Conclusion: the answer is still blowin’ in the wind

Before the release of the Commission’s guidance, one could have arguably summarised the AI Act’s definition of an AI System as probably capturing any reasonably complex large-scale computing system. While broad, this at least provided a straightforward interpretation: if a system processes data in a way that generates outputs beyond simple rule-following, it likely falls under the Act.

After the guidance, however, the situation is arguably less clear, not more. The definition still seems to encompass any reasonably complex computing system, but now with a series of apparently arbitrary exceptions based on specific techniques rather than fundamental capabilities. Linear regression is out, but deep learning is in. Bayesian inference is ignored, but logic-based AI is included. Traditional optimization methods are exempt—unless they look a little too much like machine learning.
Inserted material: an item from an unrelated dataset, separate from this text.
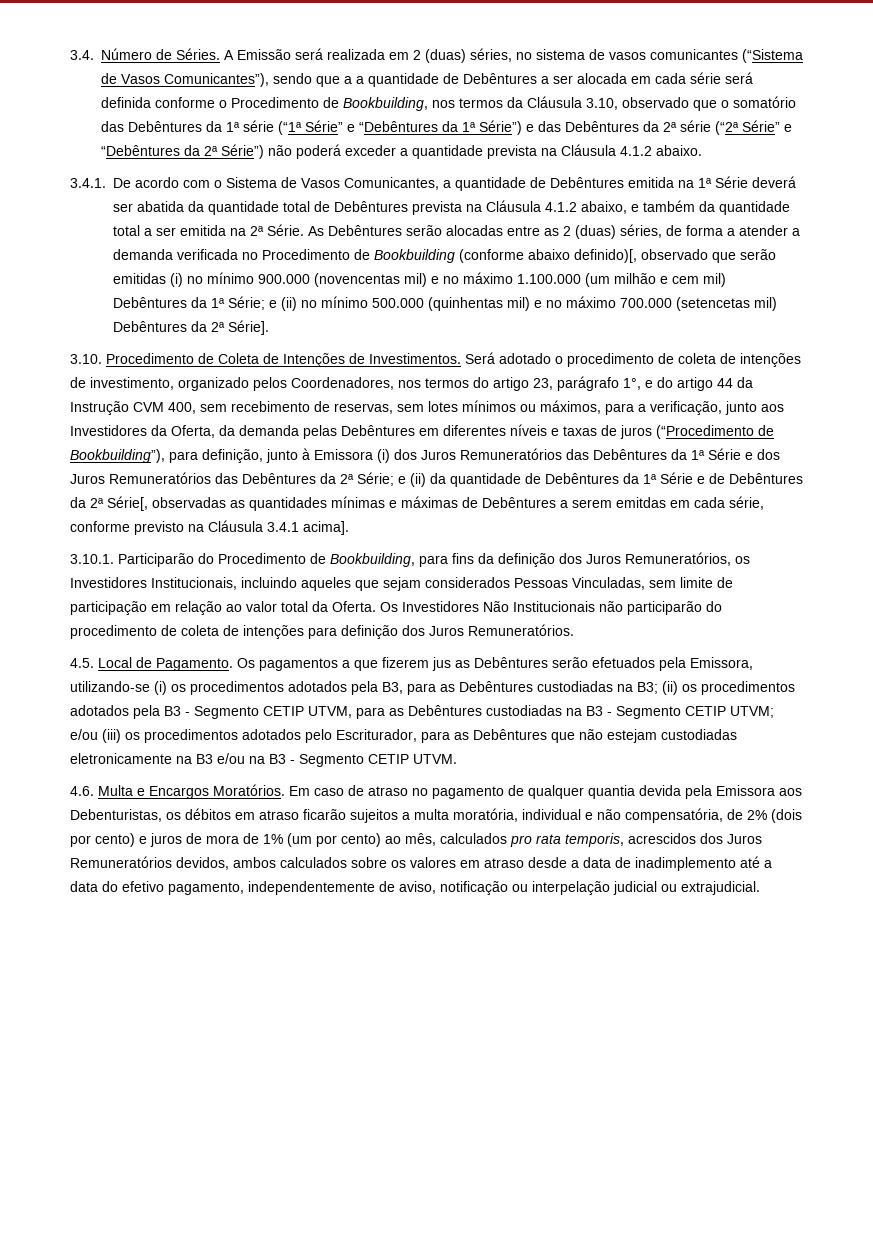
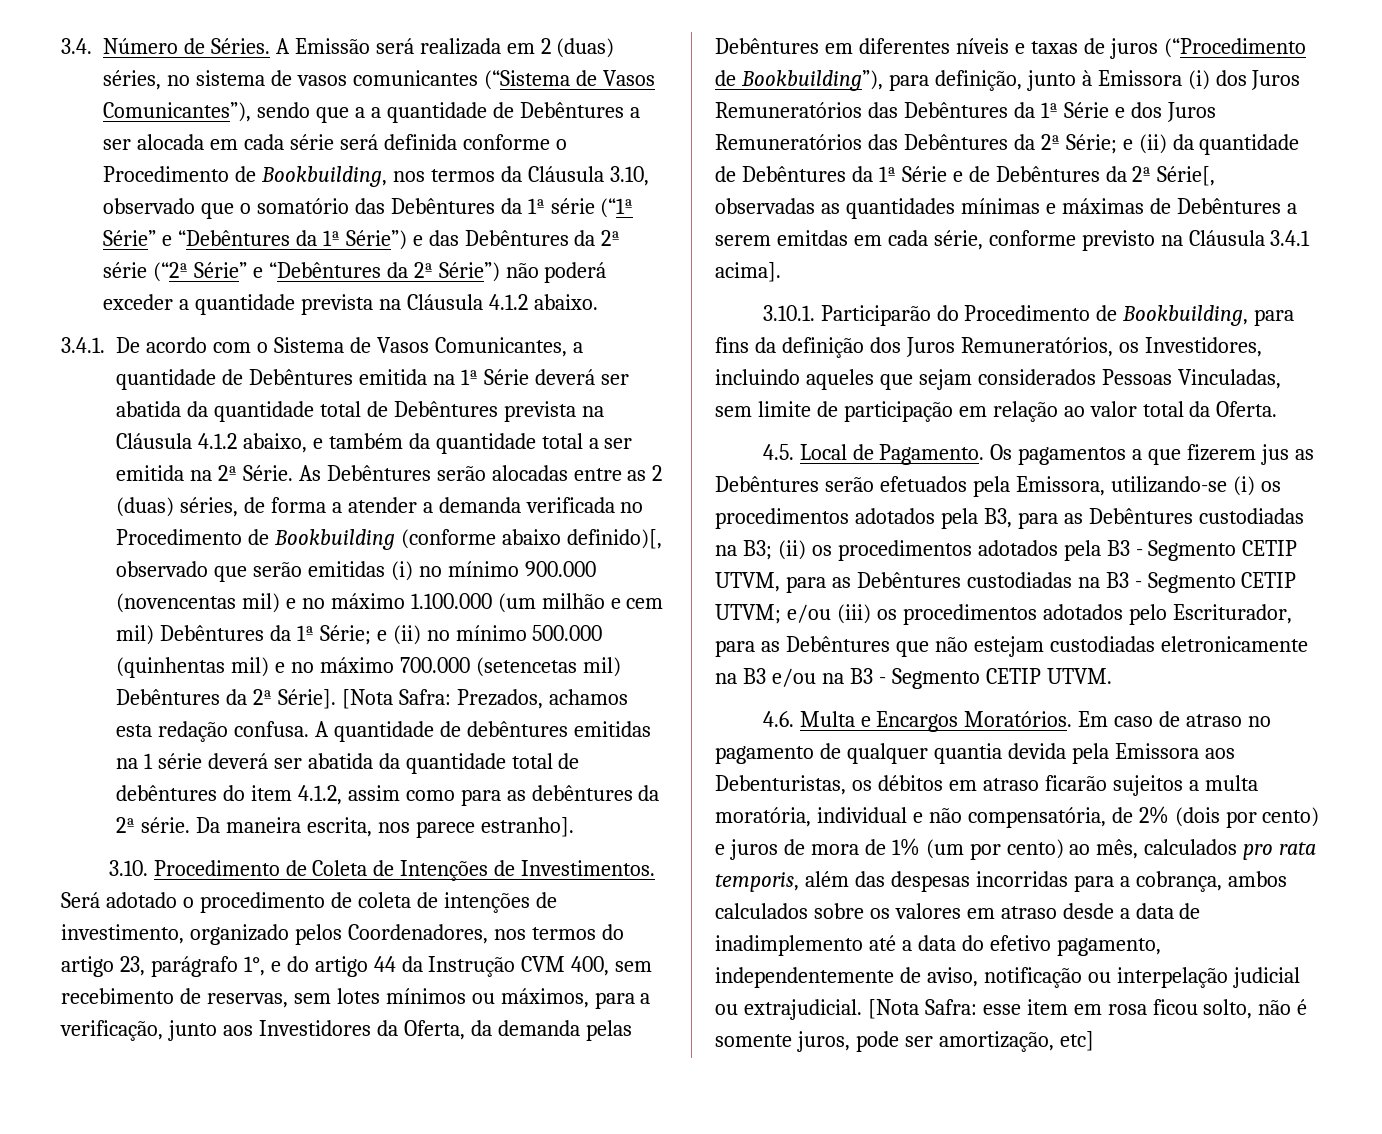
(269, 327) none -> [341,689,628,709] [116,721,651,742] [116,753,580,774] [116,785,660,806] [116,817,574,838] [Nota Safra: Prezados, achamos esta redação confusa. A quantidade de debêntures emitidas na 1 série deverá ser abatida da quantidade total de debêntures do item 4.1.2, assim como para as debêntures da 2ª série. Da maneira escrita, nos parece estranho].
[70,577,237,590] Investidores Institucionais, -> [1144,337,1262,357] Investidores,
[380,601,722,615] [70,624,574,639] Os Investidores Não Institucionais não participarão do procedimento de coleta de intenções para definição dos Juros Remuneratórios. -> (1278, 409) none
[628,833,762,844] [70,856,229,870] acrescidos dos Juros Remuneratórios devidos, -> [804,871,1222,892] além das despesas incorridas para a cobrança,
(760, 888) none -> [867,999,1308,1019] [715,1031,1094,1052] [Nota Safra: esse item em rosa ficou solto, não é somente juros, pode ser amortização, etc]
Instead of providing the necessary clarity, the guidance raises more questions than it answers. What truly distinguishes AI from non-AI? Where is the line between “basic data processing” and “inference”? At what point does an optimization algorithm become AI? Rather than resolving these ambiguities, the Commission’s attempt to define AI feels like an exercise in drawing boundaries where none naturally exist.

Or, as Bob Dylan might put it: What’s a AI System … the answer is still blowin’ in the wind.